+++ Page text

Sure, it was only a $3 keychain; nothing of much value. That is, nothing of much value to the head counselor.
But that’s 3 whole dollars to this child, plus his integrity, being tossed in the trash.
It happened the first week of camp; the spunky 10 year old had his $3 keychain with him; the head counselor approached and asked for it and he gave it; that’s when he was informed that it was being taken away.
And that’s also when the camper remembers being told that he would get it back on the last day of camp, and the head counselor doesn’t remember anything of the sort. Truthfully, why would he; considering the millions of things he’s dealt with between the first week and the last.
The child comes home from camp; he’s had an amazing experience filled with trips, activities, swimming, games sports and more. But what’s the first thing that he says?
“He took my keychain and wouldn’t give it back! Even though he said he would! And it was $3!!”
A broken promise from an adult.
After much deliberation, the child’s father reaches out to the (young) head counselor and tries to bring him into the bigger picture; the harm in adults failing kids and breaking their trust, and asks the head counselor to replace the keychain. It’s not about the $3, it’s about the lifelong lesson of adults keeping their word when they make promises to children. The father says he will send him the $3; please show him you take him seriously. He is convinced you told him he’d get it back.

++++++
+++ Source material

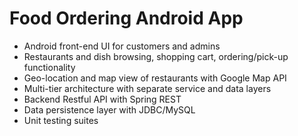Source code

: # Food Ordering Android App

- Android front-end UI for customers and admins
- Restaurants and dish browsing, shopping cart, ordering/pick-up functionality 
- Geo-location and map view of restaurants with Google Map API
- Multi-tier architecture with separate service and data layers 
- Backend Restful API with Spring REST
- Data persistence layer with JDBC/MySQL
- Unit testing suites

++++++

● Prompt A:
Answer these questions using the camp keychain passage:
(i) How much did the keychain cost?
(ii) How old was the camper?
(iii) Who asks the head counselor to replace the keychain?
● Prompt B: From the listing, return the lines between the one holding "- Android front-end" and the one holding "- Multi-tier architecture", inclusive, with "Geo-location" renamed to "Geolocation" and all else unchanged.

● Worked solution A:
(i) $3
(ii) 10 years old
(iii) The child's father

● Worked solution B:
- Android front-end UI for customers and admins
- Restaurants and dish browsing, shopping cart, ordering/pick-up functionality 
- Geolocation and map view of restaurants with Google Map API
- Multi-tier architecture with separate service and data layers 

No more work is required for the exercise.